→ **EXERCISE BRIEF**:
Each line of the records must appear in your answer exactly, with no pictures.

____ INPUT DATA

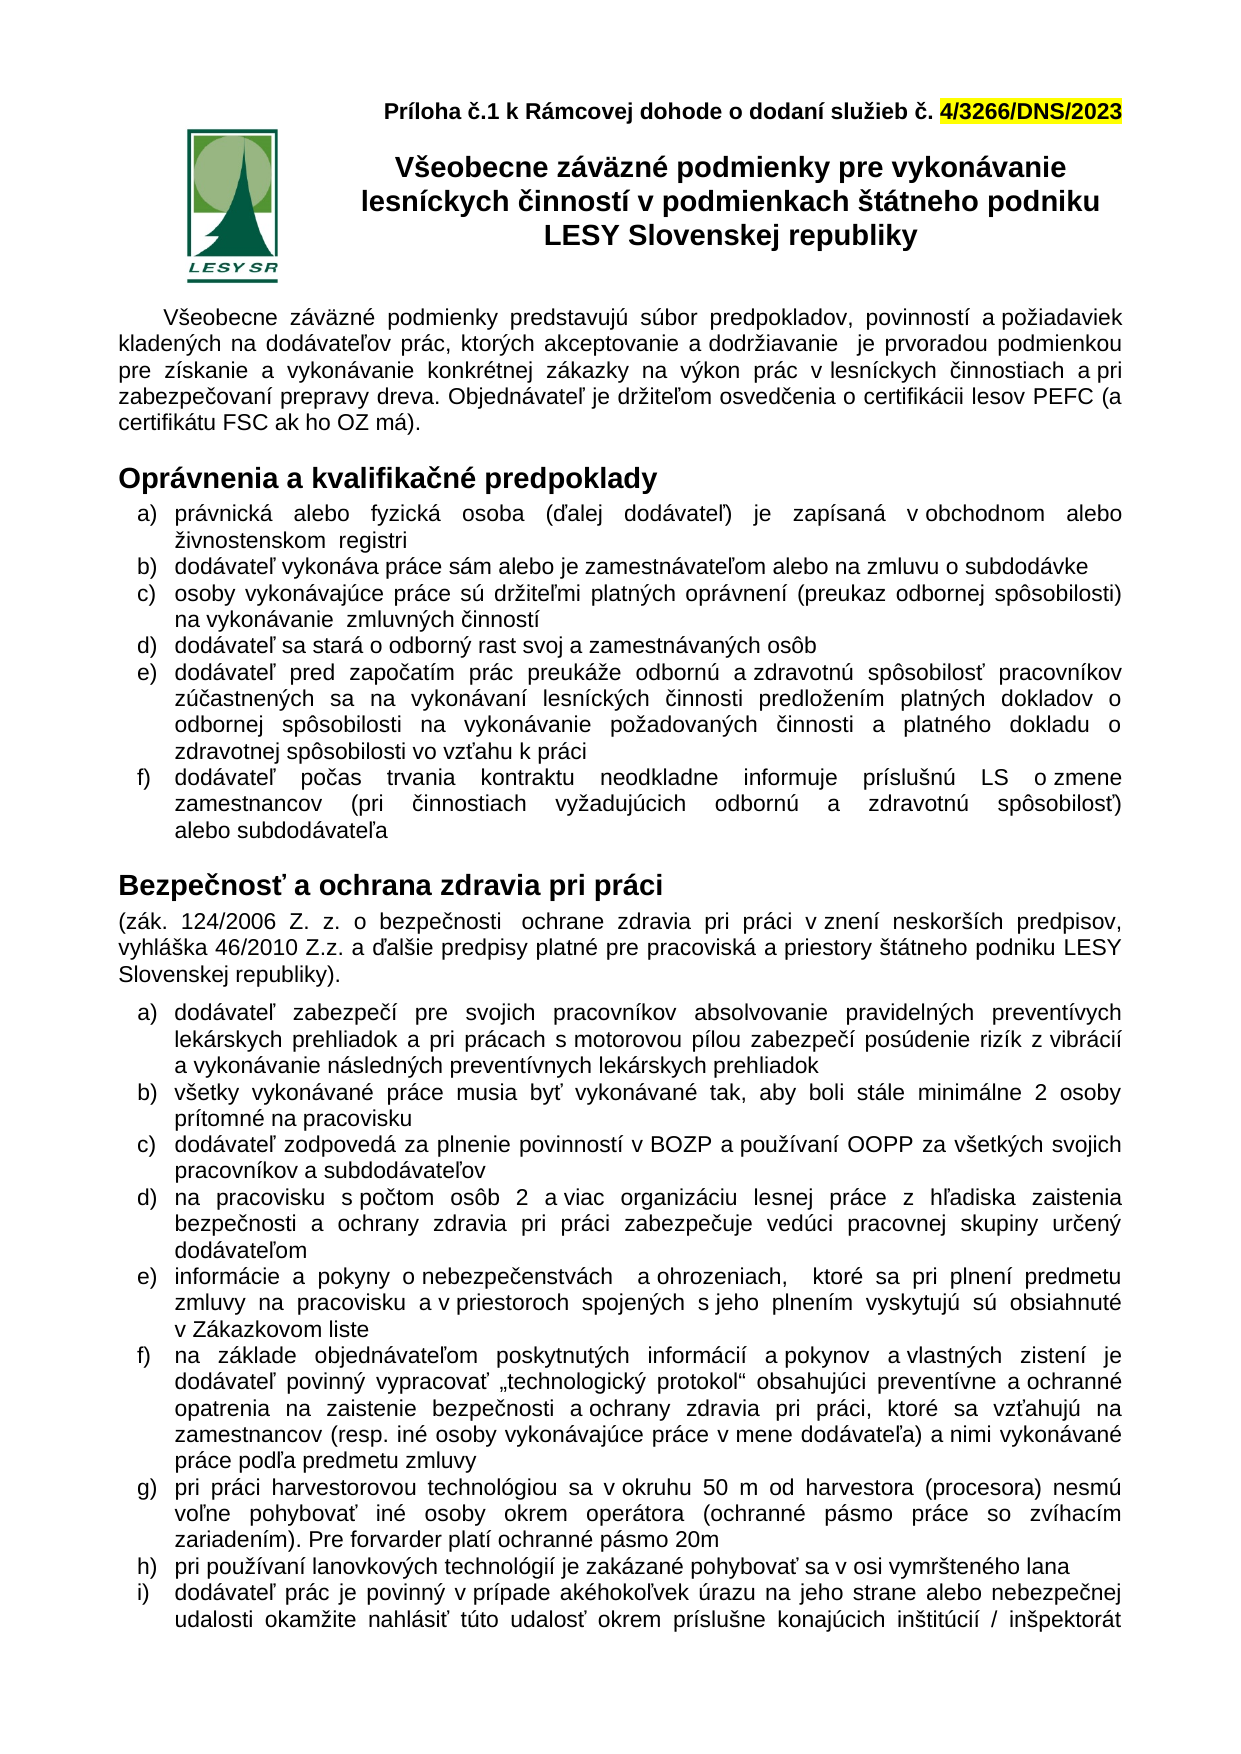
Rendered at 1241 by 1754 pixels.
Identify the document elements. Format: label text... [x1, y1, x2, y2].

text Príloha č.1 k Rámcovej dohode o dodaní služieb č. 4/3266/DNS/2023 [118, 98, 940, 124]
list pri používaní lanovkových technológií je zakázané pohybovať sa v osi vymršteného lana [137, 1553, 1122, 1579]
text Všeobecne záväzné podmienky pre vykonávanie lesníckych činností v podmienkach štátneho podniku LESY Slovenskej republiky [340, 151, 1122, 251]
list dodávateľ pred započatím prác preukáže odbornú a zdravotnú spôsobilosť pracovníkov zúčastnených sa na vykonávaní lesníckých činnosti predložením platných dokladov o odbornej spôsobilosti na vykonávanie požadovaných činnosti a platného dokladu o zdravotnej spôsobilosti vo vzťahu k práci [137, 658, 1122, 764]
list pri práci harvestorovou technológiou sa v okruhu 50 m od harvestora (procesora) nesmú voľne pohybovať iné osoby okrem operátora (ochranné pásmo práce so zvíhacím zariadením). Pre forvarder platí ochranné pásmo 20m [137, 1474, 1122, 1553]
list osoby vykonávajúce práce sú držiteľmi platných oprávnení (preukaz odbornej spôsobilosti) na vykonávanie zmluvných činností [137, 579, 1122, 632]
subtitle Oprávnenia a kvalifikačné predpoklady [118, 461, 1122, 494]
list dodávateľ zodpovedá za plnenie povinností v BOZP a používaní OOPP za všetkých svojich pracovníkov a subdodávateľov [137, 1131, 1122, 1184]
list právnická alebo fyzická osoba (ďalej dodávateľ) je zapísaná v obchodnom alebo živnostenskom registri [137, 500, 1122, 553]
list dodávateľ vykonáva práce sám alebo je zamestnávateľom alebo na zmluvu o subdodávke [137, 553, 1122, 579]
subtitle Bezpečnosť a ochrana zdravia pri práci [118, 868, 1122, 902]
list dodávateľ sa stará o odborný rast svoj a zamestnávaných osôb [137, 632, 1122, 658]
list dodávateľ zabezpečí pre svojich pracovníkov absolvovanie pravidelných preventívych lekárskych prehliadok a pri prácach s motorovou pílou zabezpečí posúdenie rizík z vibrácií a vykonávanie následných preventívnych lekárskych prehliadok [137, 999, 1122, 1078]
list na pracovisku s počtom osôb 2 a viac organizáciu lesnej práce z hľadiska zaistenia bezpečnosti a ochrany zdravia pri práci zabezpečuje vedúci pracovnej skupiny určený dodávateľom [137, 1184, 1122, 1263]
text Všeobecne záväzné podmienky predstavujú súbor predpokladov, povinností a požiadaviek kladených na dodávateľov prác, ktorých akceptovanie a dodržiavanie je prvoradou podmienkou pre získanie a vykonávanie konkrétnej zákazky na výkon prác v lesníckych činnostiach a pri zabezpečovaní prepravy dreva. Objednávateľ je držiteľom osvedčenia o certifikácii lesov PEFC (a certifikátu FSC ak ho OZ má). [118, 304, 1122, 436]
text (zák. 124/2006 Z. z. o bezpečnosti ochrane zdravia pri práci v znení neskorších predpisov, vyhláška 46/2010 Z.z. a ďalšie predpisy platné pre pracoviská a priestory štátneho podniku LESY Slovenskej republiky). [118, 908, 1122, 987]
list informácie a pokyny o nebezpečenstvách a ohrozeniach, ktoré sa pri plnení predmetu zmluvy na pracovisku a v priestoroch spojených s jeho plnením vyskytujú sú obsiahnuté v Zákazkovom liste [137, 1263, 1122, 1342]
picture [183, 125, 278, 285]
list dodávateľ počas trvania kontraktu neodkladne informuje príslušnú LS o zmene zamestnancov (pri činnostiach vyžadujúcich odbornú a zdravotnú spôsobilosť) alebo subdodávateľa [137, 764, 1122, 843]
list všetky vykonávané práce musia byť vykonávané tak, aby boli stále minimálne 2 osoby prítomné na pracovisku [137, 1078, 1122, 1131]
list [137, 1579, 1122, 1632]
list na základe objednávateľom poskytnutých informácií a pokynov a vlastných zistení je dodávateľ povinný vypracovať „technologický protokol“ obsahujúci preventívne a ochranné opatrenia na zaistenie bezpečnosti a ochrany zdravia pri práci, ktoré sa vzťahujú na zamestnancov (resp. iné osoby vykonávajúce práce v mene dodávateľa) a nimi vykonávané práce podľa predmetu zmluvy [137, 1342, 1122, 1474]
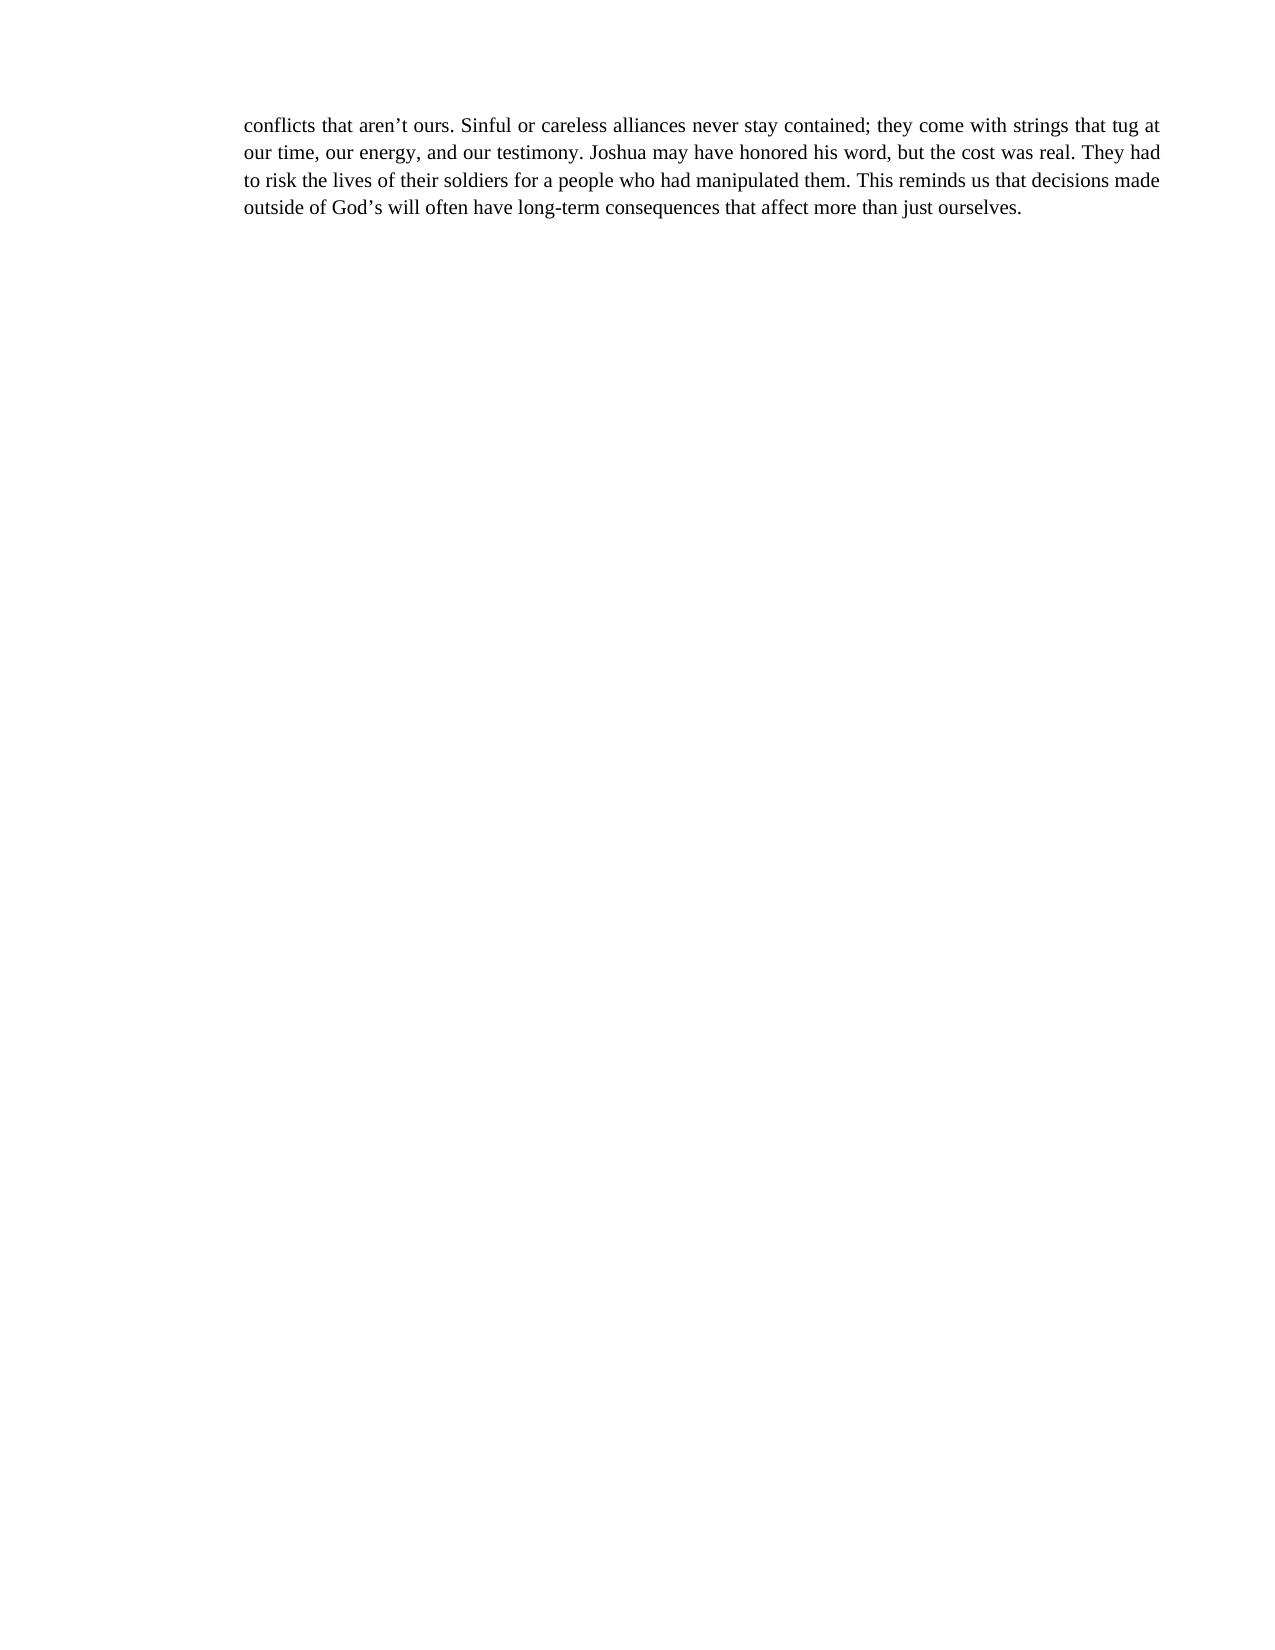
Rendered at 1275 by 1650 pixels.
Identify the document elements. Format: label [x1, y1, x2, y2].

list [206, 112, 1162, 219]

________

→ **OUTPUT FOR THIS EXERCISE**:
Rendered at 1241 by 1754 pixels.
Identify the document elements. Format: label text... [x1, y1, x2, y2].

text Príloha č.1 k Rámcovej dohode o dodaní služieb č. 4/3266/DNS/2023 [118, 98, 940, 124]
list pri používaní lanovkových technológií je zakázané pohybovať sa v osi vymršteného lana [137, 1553, 1122, 1579]
text Všeobecne záväzné podmienky pre vykonávanie lesníckych činností v podmienkach štátneho podniku LESY Slovenskej republiky [340, 151, 1122, 251]
list dodávateľ pred započatím prác preukáže odbornú a zdravotnú spôsobilosť pracovníkov zúčastnených sa na vykonávaní lesníckých činnosti predložením platných dokladov o odbornej spôsobilosti na vykonávanie požadovaných činnosti a platného dokladu o zdravotnej spôsobilosti vo vzťahu k práci [137, 658, 1122, 764]
list pri práci harvestorovou technológiou sa v okruhu 50 m od harvestora (procesora) nesmú voľne pohybovať iné osoby okrem operátora (ochranné pásmo práce so zvíhacím zariadením). Pre forvarder platí ochranné pásmo 20m [137, 1474, 1122, 1553]
list osoby vykonávajúce práce sú držiteľmi platných oprávnení (preukaz odbornej spôsobilosti) na vykonávanie zmluvných činností [137, 579, 1122, 632]
subtitle Oprávnenia a kvalifikačné predpoklady [118, 461, 1122, 494]
list dodávateľ zodpovedá za plnenie povinností v BOZP a používaní OOPP za všetkých svojich pracovníkov a subdodávateľov [137, 1131, 1122, 1184]
list právnická alebo fyzická osoba (ďalej dodávateľ) je zapísaná v obchodnom alebo živnostenskom registri [137, 500, 1122, 553]
list dodávateľ vykonáva práce sám alebo je zamestnávateľom alebo na zmluvu o subdodávke [137, 553, 1122, 579]
subtitle Bezpečnosť a ochrana zdravia pri práci [118, 868, 1122, 902]
list dodávateľ sa stará o odborný rast svoj a zamestnávaných osôb [137, 632, 1122, 658]
list dodávateľ zabezpečí pre svojich pracovníkov absolvovanie pravidelných preventívych lekárskych prehliadok a pri prácach s motorovou pílou zabezpečí posúdenie rizík z vibrácií a vykonávanie následných preventívnych lekárskych prehliadok [137, 999, 1122, 1078]
list na pracovisku s počtom osôb 2 a viac organizáciu lesnej práce z hľadiska zaistenia bezpečnosti a ochrany zdravia pri práci zabezpečuje vedúci pracovnej skupiny určený dodávateľom [137, 1184, 1122, 1263]
text Všeobecne záväzné podmienky predstavujú súbor predpokladov, povinností a požiadaviek kladených na dodávateľov prác, ktorých akceptovanie a dodržiavanie je prvoradou podmienkou pre získanie a vykonávanie konkrétnej zákazky na výkon prác v lesníckych činnostiach a pri zabezpečovaní prepravy dreva. Objednávateľ je držiteľom osvedčenia o certifikácii lesov PEFC (a certifikátu FSC ak ho OZ má). [118, 304, 1122, 436]
text (zák. 124/2006 Z. z. o bezpečnosti ochrane zdravia pri práci v znení neskorších predpisov, vyhláška 46/2010 Z.z. a ďalšie predpisy platné pre pracoviská a priestory štátneho podniku LESY Slovenskej republiky). [118, 908, 1122, 987]
list informácie a pokyny o nebezpečenstvách a ohrozeniach, ktoré sa pri plnení predmetu zmluvy na pracovisku a v priestoroch spojených s jeho plnením vyskytujú sú obsiahnuté v Zákazkovom liste [137, 1263, 1122, 1342]
picture [183, 125, 278, 285]
list dodávateľ počas trvania kontraktu neodkladne informuje príslušnú LS o zmene zamestnancov (pri činnostiach vyžadujúcich odbornú a zdravotnú spôsobilosť) alebo subdodávateľa [137, 764, 1122, 843]
list všetky vykonávané práce musia byť vykonávané tak, aby boli stále minimálne 2 osoby prítomné na pracovisku [137, 1078, 1122, 1131]
list [137, 1579, 1122, 1632]
list na základe objednávateľom poskytnutých informácií a pokynov a vlastných zistení je dodávateľ povinný vypracovať „technologický protokol“ obsahujúci preventívne a ochranné opatrenia na zaistenie bezpečnosti a ochrany zdravia pri práci, ktoré sa vzťahujú na zamestnancov (resp. iné osoby vykonávajúce práce v mene dodávateľa) a nimi vykonávané práce podľa predmetu zmluvy [137, 1342, 1122, 1474]
Rendered at 1275 by 1650 pixels.
Identify the document elements. Format: label [x1, y1, x2, y2].

list [206, 112, 1162, 219]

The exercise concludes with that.